We could use a semantic layer for our Snowflake database, and maybe a context layer for some AI agents. There are three different disciplines all chasing roughly the same goal, which is to provide AI with background knowledge about the business. Today, I will provide a brief survey of the field, so you can decide which one(s) you need.
- Semantic layers
- Context engineering
- Ontologies and graphs
Semantic Layer
Snowflake calls them semantic views. A complete set of semantic views makes up a semantic layer. The word “semantic,” of course, means that the layer contains meaning instead of mere syntax. Syntax is what a data element looks like in the schema. Semantics is what it means. As a Linguistics grad, I still have my textbook on (natural language) Syntax and Semantics.
CREATE OR REPLACE SEMANTIC VIEW sales_rev_analysis TABLES ( orders AS source.orders, customers AS source.customers ) RELATIONSHIPS ( o_to_c AS orders (cust_id) REFERENCES customers (id) ) FACTS ( orders.total_price AS amount ) DIMENSIONS ( customers.region, orders.order_date ) METRICS ( total_revenue AS SUM(amount) );
It’s reasonable to call this a “layer,” in the architectural sense, because it sits between the AI model and the database. Extending SQL DDL to include AI artifacts reminds me a lot of Google’s BQML. Note how the Snowflake example enforces Kimball’s modeling style.
Apart from Snowflake, any database-linked metadata, like E-R diagrams, catalogs, and data dictionaries can serve as a semantic layer – as long as they’re accessible to the AI model. If you’re a Sigma-heavy Snowflake shop like ours, Sigma will consume your Snowflake definitions automatically.
If you prefer your semantics as YAML code, dbt does that. Everybody in the analytics space has their own approach to semantic data, leading to the Open Semantic Interchange, which is meant to be the lingua franca among them.
Context Engineering
To understand the importance of context engineering, you need to understand how context works. An LLM doesn’t keep mental track of the conversation the way you and I do. Each turn of the dialogue must feed the entire context window through the LLM again. The longer the context, the less likely the model’s response will be on point.
Running a company is just context engineering internally – Shopify CEO Tobi Lutke
As Andrej Karpathy explains here, this has led to a “thick layer of non-trivial software” to maintain succinct context. You want to spawn a new agent, for instance, with only the context for a specific task – undiluted by the broader context – and you might even wish to arm it with specific skills.
Skills allow AI agents to maintain succinct context by progressively pulling in text (as markdown and YAML) only as needed for the task at hand. This is also a great way to provide business knowledge. Don’t let the simplicity fool you – give your context files the same governance and security that you would any sensitive code.
The Karpathy post is part of a dialogue, including Shopify CEO Tobi Lutke, on the importance of documenting business context. Fortunately, markdown is readable by humans, too. Am I the first cynic to note that we never got this kind of documentation until AI came along?
Knowledge Ontology
Jessica Talisman makes the case for formal representation of knowledge using tools like OWL and RDF. This is about specifying knowledge in the abstract, which will be familiar to designers of OO class models. Her examples are large bodies of knowledge, abstract in the sense that they transcend an individual business.

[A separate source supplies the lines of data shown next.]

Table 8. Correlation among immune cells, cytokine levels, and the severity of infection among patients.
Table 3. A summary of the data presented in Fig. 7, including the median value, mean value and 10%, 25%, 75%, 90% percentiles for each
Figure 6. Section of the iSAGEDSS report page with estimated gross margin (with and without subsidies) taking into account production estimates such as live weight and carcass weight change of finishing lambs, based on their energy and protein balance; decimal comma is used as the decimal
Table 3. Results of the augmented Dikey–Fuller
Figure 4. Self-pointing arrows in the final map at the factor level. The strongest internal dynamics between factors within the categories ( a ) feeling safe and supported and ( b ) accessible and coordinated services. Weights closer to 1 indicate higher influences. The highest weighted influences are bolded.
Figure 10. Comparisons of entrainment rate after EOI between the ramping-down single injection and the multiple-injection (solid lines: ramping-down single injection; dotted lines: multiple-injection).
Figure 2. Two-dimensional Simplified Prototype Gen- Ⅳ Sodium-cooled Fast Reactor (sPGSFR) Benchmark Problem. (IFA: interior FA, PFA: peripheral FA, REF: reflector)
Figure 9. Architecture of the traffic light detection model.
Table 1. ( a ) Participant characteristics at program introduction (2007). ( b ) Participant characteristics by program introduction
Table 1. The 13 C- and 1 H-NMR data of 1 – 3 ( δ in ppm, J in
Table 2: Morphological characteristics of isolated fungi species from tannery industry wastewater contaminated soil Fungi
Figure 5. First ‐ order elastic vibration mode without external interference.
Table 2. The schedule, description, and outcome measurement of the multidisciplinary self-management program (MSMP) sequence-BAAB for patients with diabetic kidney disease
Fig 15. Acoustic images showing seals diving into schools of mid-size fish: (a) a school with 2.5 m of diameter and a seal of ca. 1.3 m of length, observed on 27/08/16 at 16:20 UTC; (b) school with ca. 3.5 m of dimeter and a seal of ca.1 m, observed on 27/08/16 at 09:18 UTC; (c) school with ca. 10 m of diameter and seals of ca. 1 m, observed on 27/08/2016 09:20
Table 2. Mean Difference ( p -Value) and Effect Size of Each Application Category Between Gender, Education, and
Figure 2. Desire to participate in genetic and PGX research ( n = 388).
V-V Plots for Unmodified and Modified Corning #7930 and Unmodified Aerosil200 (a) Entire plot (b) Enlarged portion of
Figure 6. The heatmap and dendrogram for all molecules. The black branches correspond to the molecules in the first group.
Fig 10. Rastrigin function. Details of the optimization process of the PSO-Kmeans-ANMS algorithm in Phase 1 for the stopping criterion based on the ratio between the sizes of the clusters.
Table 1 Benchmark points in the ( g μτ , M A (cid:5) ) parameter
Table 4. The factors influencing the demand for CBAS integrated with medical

This is probably overkill for my Snowflake use case, but I can see where it would be useful for, say, Palantir. It’s too bad the term “knowledge engineering” has been co-opted because, of the three disciplines, this one seems the most technical – and they had it first.
Palantir Ontology
Ontology is also a “layer” at Palantir, analogous to the application layer in a software stack. Palantir CEO Alex Karp says that the client’s value-added knowledge belongs in an explicit ontology layer instead of handing it off to an AI model controlled by a third party.
Karp argues that if you hand your business data and context to an AI vendor, you risk transferring your company’s “alpha” to a third party. Palantir’s solution is to confine this knowledge in the ontology layer, where it can be executed using any model.
The alternative to this approach is “sovereign” AI, which means that the model is private, either to the vendor, or to the business itself. This doesn’t mean that you have to become a frontier AI lab. It just means that you acquire the initial weights and then train it for your application.
Conclusion
My knock on ontology is that it strikes me as terribly effortful. It seems that every time we try to “help” AI, with prompts and orchestrators and harnesses, AI turns around and renders our help obsolete.
I remember researcher Douglas Lenat trying to code all background knowledge, like “if an item is in a box, and the box is in a room, then the item is also in the room.” Sound ontological? Lenat wasn’t wrong. There was no better alternative, circa 1985, but then the technology improved.
Snowflake’s Semantic View Autopilot (SVA) is another example. Instead of reading your painstakingly crafted semantic views, Snowflake’s AI can discover them by watching your usage patterns. I can, equally, imagine an LLM producing an ontology on its own.
Talisman may be right that ontology is a grand, scientific enterprise, and analytics is small beer. Karp is betting his company on it. Me, I just want to make sure everyone in my shop has the same definition of “back-end gross.”